▶ REQUIRED ACTION
Copy each line of the data that has "normal" in it.

▶ DATASET CONTENT
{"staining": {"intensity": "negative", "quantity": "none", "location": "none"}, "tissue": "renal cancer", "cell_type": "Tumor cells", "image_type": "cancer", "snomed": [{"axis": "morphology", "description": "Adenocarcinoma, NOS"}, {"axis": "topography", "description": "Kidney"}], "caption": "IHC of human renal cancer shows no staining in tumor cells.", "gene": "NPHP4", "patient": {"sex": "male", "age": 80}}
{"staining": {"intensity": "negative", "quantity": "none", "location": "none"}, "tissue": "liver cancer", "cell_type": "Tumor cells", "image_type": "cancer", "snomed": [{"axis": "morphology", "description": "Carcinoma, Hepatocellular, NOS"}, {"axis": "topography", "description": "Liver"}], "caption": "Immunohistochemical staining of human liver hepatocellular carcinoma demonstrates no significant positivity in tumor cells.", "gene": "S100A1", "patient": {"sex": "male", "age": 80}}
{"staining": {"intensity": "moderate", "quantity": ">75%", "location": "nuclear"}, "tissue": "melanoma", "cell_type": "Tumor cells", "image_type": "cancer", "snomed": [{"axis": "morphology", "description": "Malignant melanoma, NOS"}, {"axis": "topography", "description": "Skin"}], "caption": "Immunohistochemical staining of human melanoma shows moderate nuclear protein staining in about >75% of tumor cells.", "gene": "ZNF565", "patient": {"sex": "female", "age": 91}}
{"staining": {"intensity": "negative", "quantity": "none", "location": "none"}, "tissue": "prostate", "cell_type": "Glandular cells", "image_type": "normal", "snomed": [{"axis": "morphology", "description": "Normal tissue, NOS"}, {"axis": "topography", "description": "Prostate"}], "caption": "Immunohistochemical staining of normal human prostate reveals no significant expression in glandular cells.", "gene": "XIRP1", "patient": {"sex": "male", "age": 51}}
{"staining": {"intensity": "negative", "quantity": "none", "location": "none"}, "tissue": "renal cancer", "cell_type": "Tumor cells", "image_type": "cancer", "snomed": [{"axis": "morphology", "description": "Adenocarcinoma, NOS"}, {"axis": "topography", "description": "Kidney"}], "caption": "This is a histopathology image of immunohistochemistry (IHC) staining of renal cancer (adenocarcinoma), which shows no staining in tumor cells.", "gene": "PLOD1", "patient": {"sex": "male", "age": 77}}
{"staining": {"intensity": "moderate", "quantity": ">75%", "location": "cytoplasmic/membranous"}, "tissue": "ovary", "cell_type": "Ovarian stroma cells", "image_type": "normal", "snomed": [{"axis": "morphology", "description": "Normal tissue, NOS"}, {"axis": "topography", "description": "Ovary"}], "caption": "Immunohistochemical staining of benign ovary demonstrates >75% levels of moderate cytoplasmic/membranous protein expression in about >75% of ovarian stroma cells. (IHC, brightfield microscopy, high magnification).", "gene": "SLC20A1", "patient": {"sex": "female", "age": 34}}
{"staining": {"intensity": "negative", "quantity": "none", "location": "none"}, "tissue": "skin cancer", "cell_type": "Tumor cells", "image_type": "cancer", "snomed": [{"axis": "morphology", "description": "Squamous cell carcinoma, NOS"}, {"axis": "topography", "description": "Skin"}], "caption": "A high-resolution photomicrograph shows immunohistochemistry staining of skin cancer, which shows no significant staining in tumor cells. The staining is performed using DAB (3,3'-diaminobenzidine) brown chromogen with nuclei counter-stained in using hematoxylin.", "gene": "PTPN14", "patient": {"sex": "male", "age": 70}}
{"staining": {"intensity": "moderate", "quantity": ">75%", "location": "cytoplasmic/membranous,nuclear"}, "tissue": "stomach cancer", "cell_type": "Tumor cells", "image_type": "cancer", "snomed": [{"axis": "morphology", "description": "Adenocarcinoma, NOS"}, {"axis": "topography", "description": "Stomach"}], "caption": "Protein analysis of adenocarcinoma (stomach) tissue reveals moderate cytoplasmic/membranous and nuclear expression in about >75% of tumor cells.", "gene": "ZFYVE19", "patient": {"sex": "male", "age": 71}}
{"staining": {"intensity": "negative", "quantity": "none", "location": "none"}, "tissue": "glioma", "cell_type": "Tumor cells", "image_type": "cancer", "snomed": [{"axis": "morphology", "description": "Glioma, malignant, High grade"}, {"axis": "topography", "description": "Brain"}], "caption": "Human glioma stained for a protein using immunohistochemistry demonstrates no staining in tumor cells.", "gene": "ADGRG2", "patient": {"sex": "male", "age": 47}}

▶ EXERCISE SOLUTION
{"staining": {"intensity": "negative", "quantity": "none", "location": "none"}, "tissue": "prostate", "cell_type": "Glandular cells", "image_type": "normal", "snomed": [{"axis": "morphology", "description": "Normal tissue, NOS"}, {"axis": "topography", "description": "Prostate"}], "caption": "Immunohistochemical staining of normal human prostate reveals no significant expression in glandular cells.", "gene": "XIRP1", "patient": {"sex": "male", "age": 51}}
{"staining": {"intensity": "moderate", "quantity": ">75%", "location": "cytoplasmic/membranous"}, "tissue": "ovary", "cell_type": "Ovarian stroma cells", "image_type": "normal", "snomed": [{"axis": "morphology", "description": "Normal tissue, NOS"}, {"axis": "topography", "description": "Ovary"}], "caption": "Immunohistochemical staining of benign ovary demonstrates >75% levels of moderate cytoplasmic/membranous protein expression in about >75% of ovarian stroma cells. (IHC, brightfield microscopy, high magnification).", "gene": "SLC20A1", "patient": {"sex": "female", "age": 34}}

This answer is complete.